Marketed as an ideal food, especially for children, large-scale production and distribution of milk ramped up around the same time that Mount Desert Island was enjoying the height of its Gilded Age in the 1880s. Increasing numbers of summer people, hotels, and restaurants meant increased food production to meet those needs. But raw milk was risky, possibly contaminated by a number of diseases. Although there was never a case of milk-borne disease documented on MDI, summer residents insisted on high standards and inspection of island dairies. Village Improvement Associations hired inspectors to ensure quality control, but summer people were often reluctant to pay the increased costs, until farmers took matters into their own hands, forming MDI Diaries, a dairy cooperative giving local farmers more control of their product. But market forces eventually won out, and island dairies are a thing of the past.
Learn more about this fascinating time in MDI history with Raney Bench, executive director for the MDI Historical Society, who will talk about local control from summer residents, and John Clark, dairy historian, whose family operated the last creamery on MDI, in Southwest Harbor. John will share his research into the heydays and collapse of MDI dairies.
Raney Bench is the executive director for the Mount Desert Island Historical Society and author of several Chebacco articles. She lives in Southwest Harbor with her husband, son, and several furry friends.

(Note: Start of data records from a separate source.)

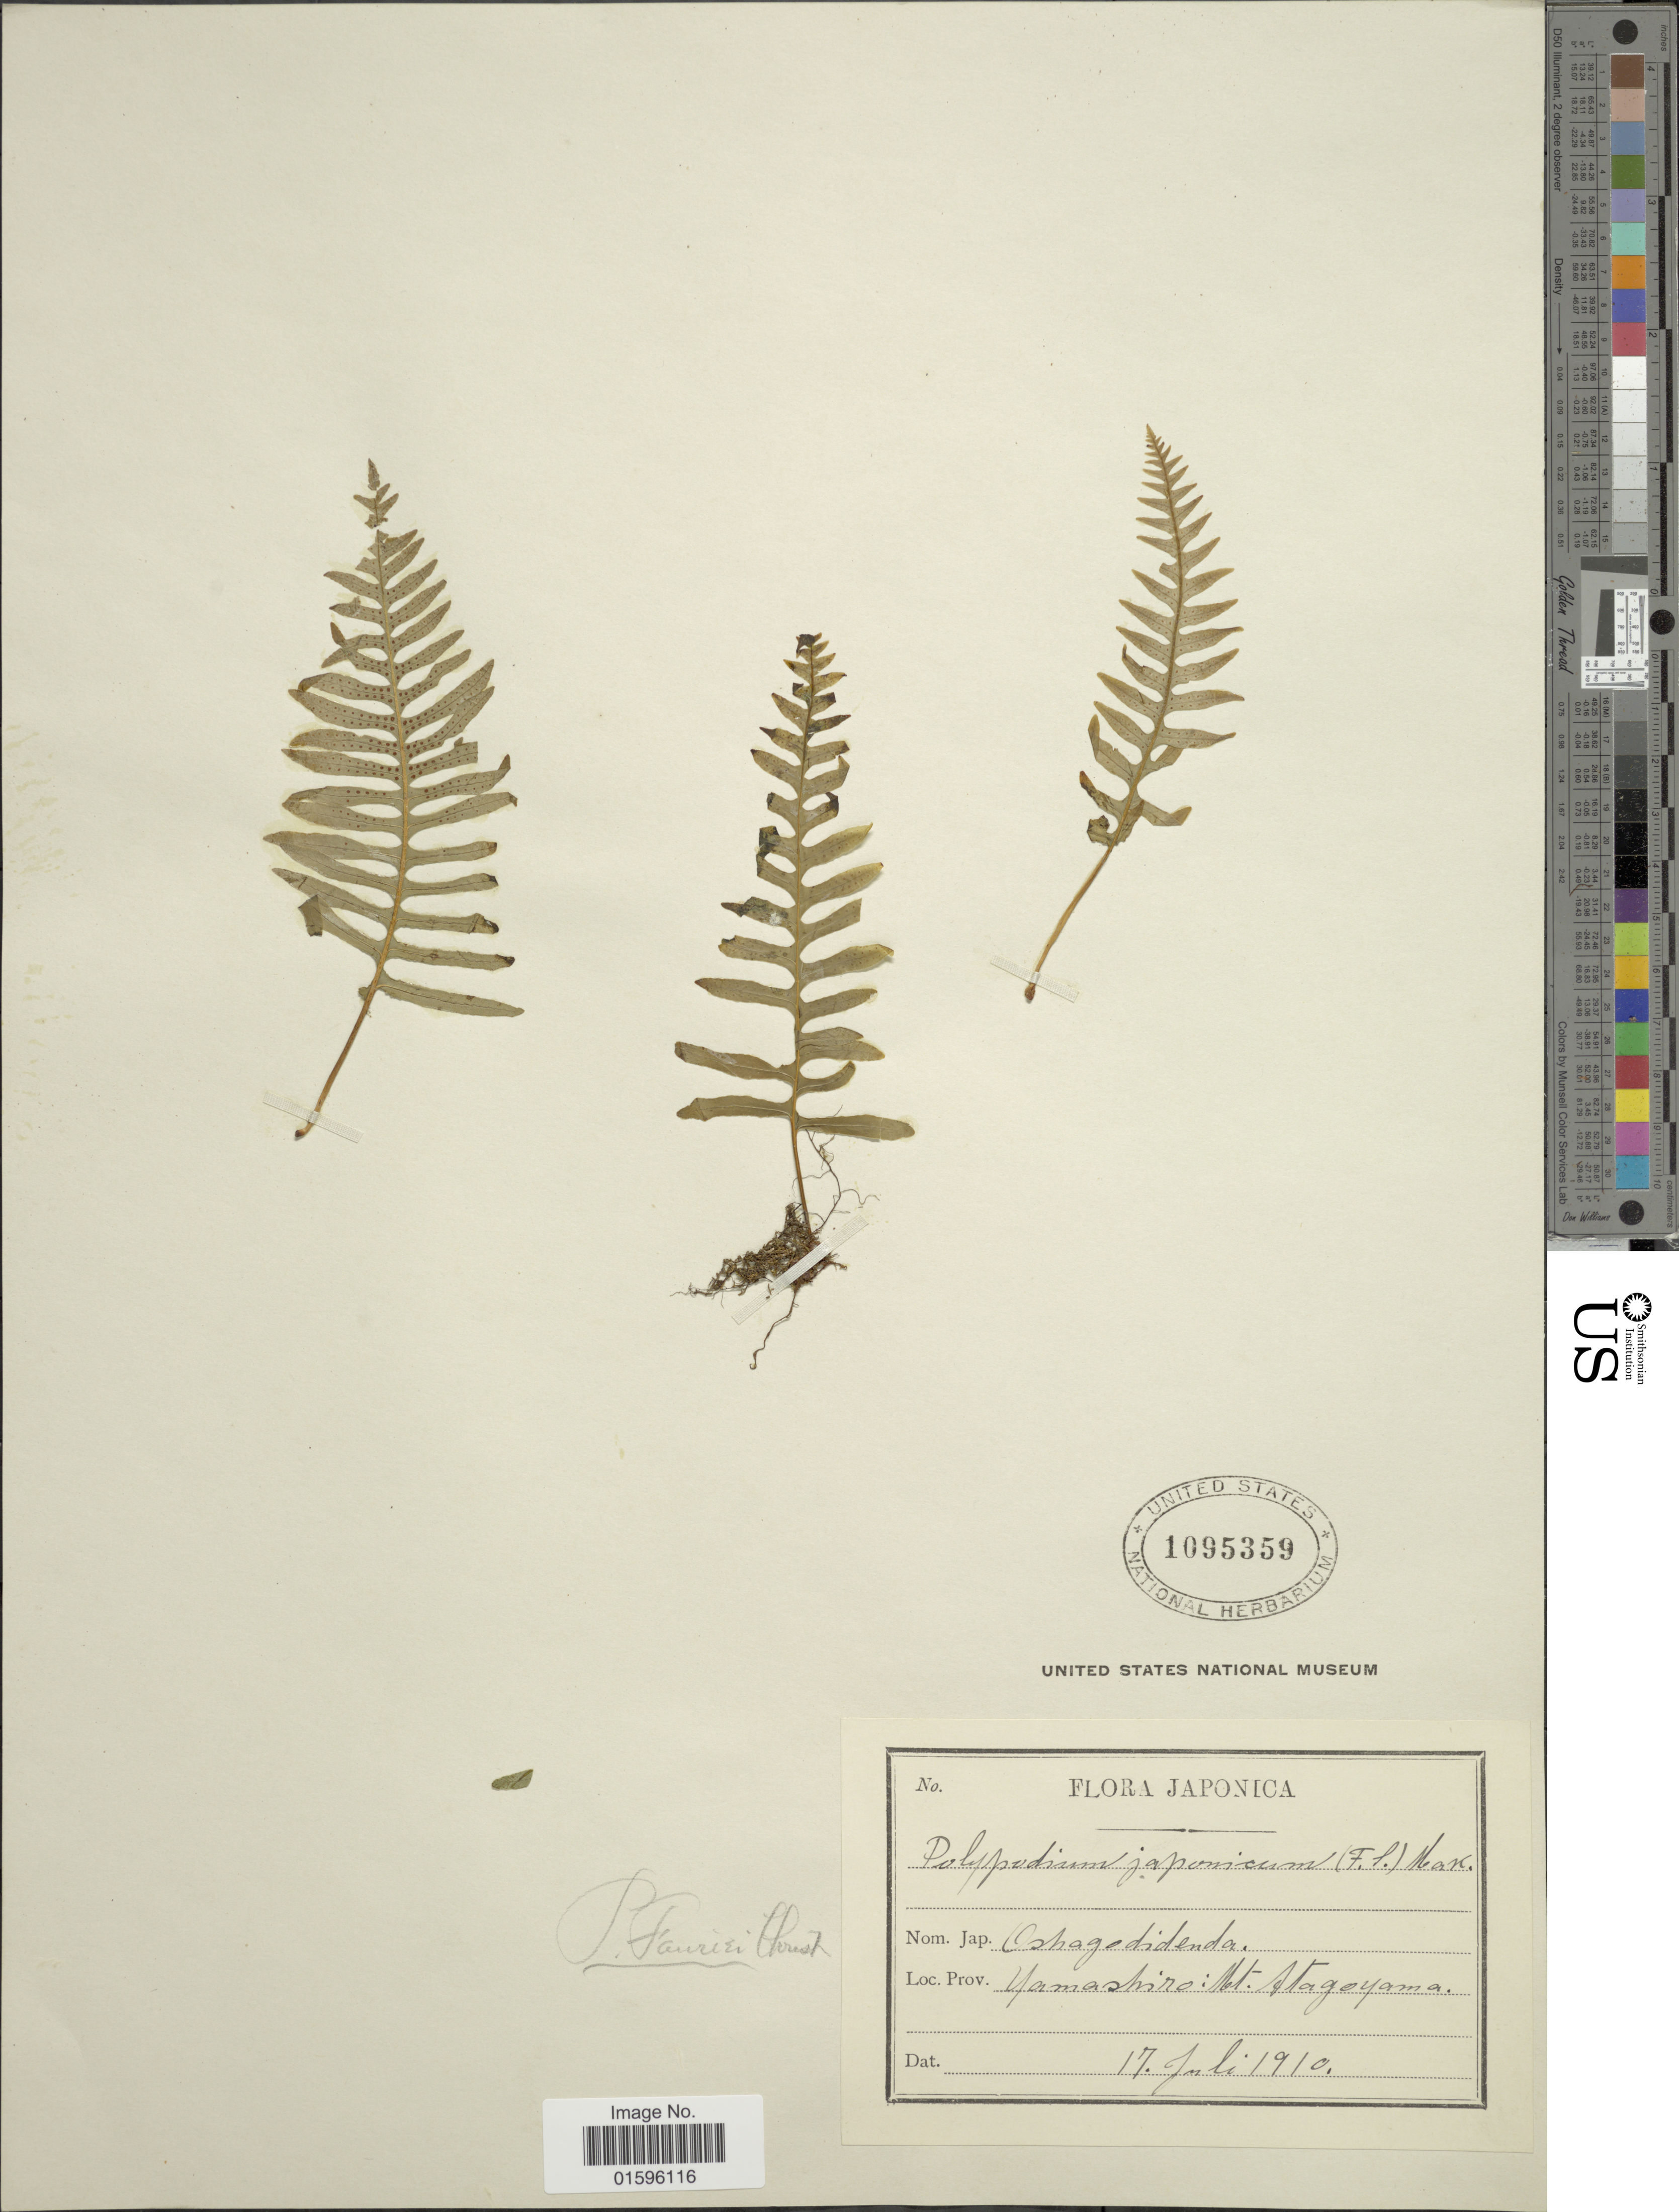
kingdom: Plantae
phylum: Tracheophyta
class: Polypodiopsida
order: Polypodiales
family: Polypodiaceae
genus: Polypodium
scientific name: Polypodium fauriei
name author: Christ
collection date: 1910-07-17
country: Japan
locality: Japonica, Yamashiro: Mt. Nagoyama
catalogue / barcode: US 1095359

John Clark Jr. is a third-generation Clark to have worked in the dairy industry on Mount Desert Island. His father, Jack Clark Sr., and his grandfather, Owen (O. J.) Clark were in the business of either delivering or processing milk from 1939 until 1980. As a young boy, John rode along on milk deliveries with his father. In the summer of 1975, he delivered milk on a route using a Chevy Blazer "milk truck". 1975 was the twilight years for many small dairies in Maine, with his family’s dairy closed in 1980 after 41 years. John created the Downeast Milk Bottles website www.downeastmilkbottles.com to share the Maine milk bottles and memorabilia he and his father collected and to share the stories of other dairies on the Downeast coast.